■ JOB ITEM
Pictures stay out. Everything else in the entries is copied exactly.

■ DATASET ENTRIES

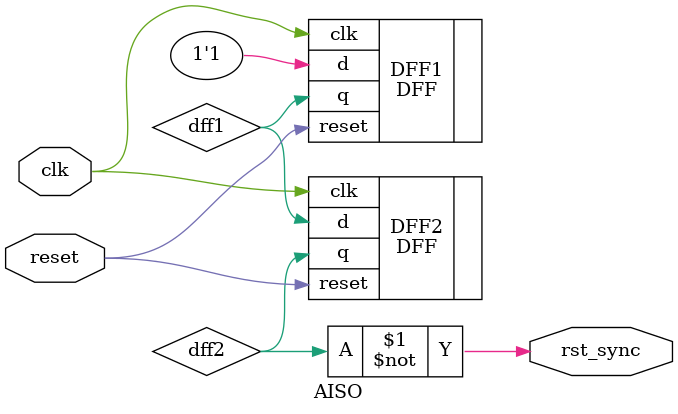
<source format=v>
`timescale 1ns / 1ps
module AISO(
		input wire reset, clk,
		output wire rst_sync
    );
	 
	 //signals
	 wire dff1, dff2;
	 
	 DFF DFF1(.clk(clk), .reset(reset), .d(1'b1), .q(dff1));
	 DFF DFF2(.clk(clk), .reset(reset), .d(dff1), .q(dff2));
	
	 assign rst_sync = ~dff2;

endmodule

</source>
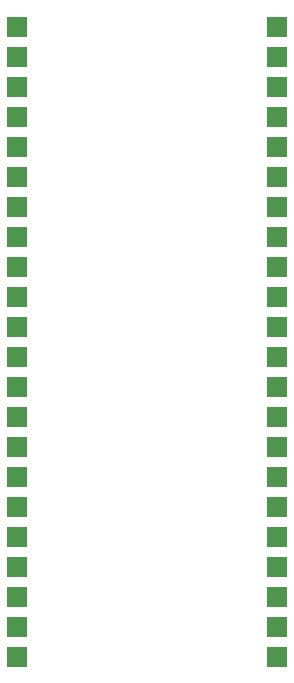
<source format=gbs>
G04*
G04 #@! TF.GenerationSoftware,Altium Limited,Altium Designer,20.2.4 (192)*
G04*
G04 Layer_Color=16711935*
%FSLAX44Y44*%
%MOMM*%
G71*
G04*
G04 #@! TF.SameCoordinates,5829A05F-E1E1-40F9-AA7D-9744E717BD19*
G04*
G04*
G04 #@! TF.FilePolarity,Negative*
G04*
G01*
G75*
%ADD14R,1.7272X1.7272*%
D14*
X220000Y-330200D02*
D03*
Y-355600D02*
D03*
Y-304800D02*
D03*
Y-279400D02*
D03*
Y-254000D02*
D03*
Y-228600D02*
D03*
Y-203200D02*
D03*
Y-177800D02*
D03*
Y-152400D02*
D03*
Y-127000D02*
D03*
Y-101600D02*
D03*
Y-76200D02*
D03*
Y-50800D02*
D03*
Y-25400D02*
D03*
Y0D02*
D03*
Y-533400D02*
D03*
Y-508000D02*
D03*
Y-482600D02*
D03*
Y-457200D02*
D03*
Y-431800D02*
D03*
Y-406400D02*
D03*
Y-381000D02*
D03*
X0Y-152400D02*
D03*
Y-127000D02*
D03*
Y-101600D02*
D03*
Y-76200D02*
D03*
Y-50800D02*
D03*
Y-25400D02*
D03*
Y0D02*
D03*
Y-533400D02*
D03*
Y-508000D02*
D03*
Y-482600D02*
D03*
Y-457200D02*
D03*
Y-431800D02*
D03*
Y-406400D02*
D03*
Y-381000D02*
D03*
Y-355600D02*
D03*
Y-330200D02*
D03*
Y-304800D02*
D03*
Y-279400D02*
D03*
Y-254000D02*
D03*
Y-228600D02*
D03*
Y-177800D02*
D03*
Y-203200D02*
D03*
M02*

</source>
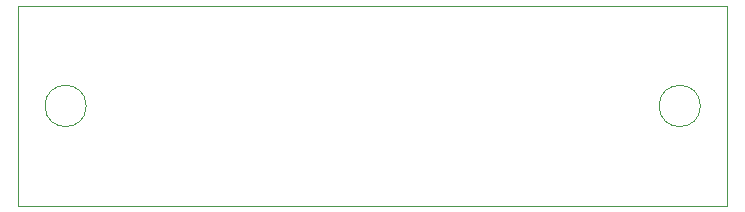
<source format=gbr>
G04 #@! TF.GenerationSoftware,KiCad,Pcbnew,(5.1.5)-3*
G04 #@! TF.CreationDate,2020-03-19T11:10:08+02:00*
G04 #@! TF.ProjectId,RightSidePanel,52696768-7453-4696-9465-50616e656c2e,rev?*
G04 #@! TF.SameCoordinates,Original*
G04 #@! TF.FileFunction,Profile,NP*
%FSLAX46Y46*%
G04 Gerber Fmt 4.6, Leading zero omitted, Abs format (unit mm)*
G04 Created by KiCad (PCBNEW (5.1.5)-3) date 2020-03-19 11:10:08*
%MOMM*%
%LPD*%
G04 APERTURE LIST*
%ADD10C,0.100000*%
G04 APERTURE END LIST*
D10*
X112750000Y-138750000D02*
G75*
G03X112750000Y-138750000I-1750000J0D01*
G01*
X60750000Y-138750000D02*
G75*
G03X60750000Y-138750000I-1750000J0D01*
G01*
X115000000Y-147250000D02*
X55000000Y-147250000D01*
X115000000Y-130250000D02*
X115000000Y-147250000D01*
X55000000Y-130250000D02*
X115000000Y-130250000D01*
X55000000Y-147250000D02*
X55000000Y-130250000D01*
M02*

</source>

■ RESULT OF THE EXERCISE
<source format=v>
`timescale 1ns / 1ps
module AISO(
		input wire reset, clk,
		output wire rst_sync
    );
	 
	 //signals
	 wire dff1, dff2;
	 
	 DFF DFF1(.clk(clk), .reset(reset), .d(1'b1), .q(dff1));
	 DFF DFF2(.clk(clk), .reset(reset), .d(dff1), .q(dff2));
	
	 assign rst_sync = ~dff2;

endmodule

</source>
<source format=gbs>
G04*
G04 #@! TF.GenerationSoftware,Altium Limited,Altium Designer,20.2.4 (192)*
G04*
G04 Layer_Color=16711935*
%FSLAX44Y44*%
%MOMM*%
G71*
G04*
G04 #@! TF.SameCoordinates,5829A05F-E1E1-40F9-AA7D-9744E717BD19*
G04*
G04*
G04 #@! TF.FilePolarity,Negative*
G04*
G01*
G75*
%ADD14R,1.7272X1.7272*%
D14*
X220000Y-330200D02*
D03*
Y-355600D02*
D03*
Y-304800D02*
D03*
Y-279400D02*
D03*
Y-254000D02*
D03*
Y-228600D02*
D03*
Y-203200D02*
D03*
Y-177800D02*
D03*
Y-152400D02*
D03*
Y-127000D02*
D03*
Y-101600D02*
D03*
Y-76200D02*
D03*
Y-50800D02*
D03*
Y-25400D02*
D03*
Y0D02*
D03*
Y-533400D02*
D03*
Y-508000D02*
D03*
Y-482600D02*
D03*
Y-457200D02*
D03*
Y-431800D02*
D03*
Y-406400D02*
D03*
Y-381000D02*
D03*
X0Y-152400D02*
D03*
Y-127000D02*
D03*
Y-101600D02*
D03*
Y-76200D02*
D03*
Y-50800D02*
D03*
Y-25400D02*
D03*
Y0D02*
D03*
Y-533400D02*
D03*
Y-508000D02*
D03*
Y-482600D02*
D03*
Y-457200D02*
D03*
Y-431800D02*
D03*
Y-406400D02*
D03*
Y-381000D02*
D03*
Y-355600D02*
D03*
Y-330200D02*
D03*
Y-304800D02*
D03*
Y-279400D02*
D03*
Y-254000D02*
D03*
Y-228600D02*
D03*
Y-177800D02*
D03*
Y-203200D02*
D03*
M02*

</source>
<source format=gbr>
G04 #@! TF.GenerationSoftware,KiCad,Pcbnew,(5.1.5)-3*
G04 #@! TF.CreationDate,2020-03-19T11:10:08+02:00*
G04 #@! TF.ProjectId,RightSidePanel,52696768-7453-4696-9465-50616e656c2e,rev?*
G04 #@! TF.SameCoordinates,Original*
G04 #@! TF.FileFunction,Profile,NP*
%FSLAX46Y46*%
G04 Gerber Fmt 4.6, Leading zero omitted, Abs format (unit mm)*
G04 Created by KiCad (PCBNEW (5.1.5)-3) date 2020-03-19 11:10:08*
%MOMM*%
%LPD*%
G04 APERTURE LIST*
%ADD10C,0.100000*%
G04 APERTURE END LIST*
D10*
X112750000Y-138750000D02*
G75*
G03X112750000Y-138750000I-1750000J0D01*
G01*
X60750000Y-138750000D02*
G75*
G03X60750000Y-138750000I-1750000J0D01*
G01*
X115000000Y-147250000D02*
X55000000Y-147250000D01*
X115000000Y-130250000D02*
X115000000Y-147250000D01*
X55000000Y-130250000D02*
X115000000Y-130250000D01*
X55000000Y-147250000D02*
X55000000Y-130250000D01*
M02*

</source>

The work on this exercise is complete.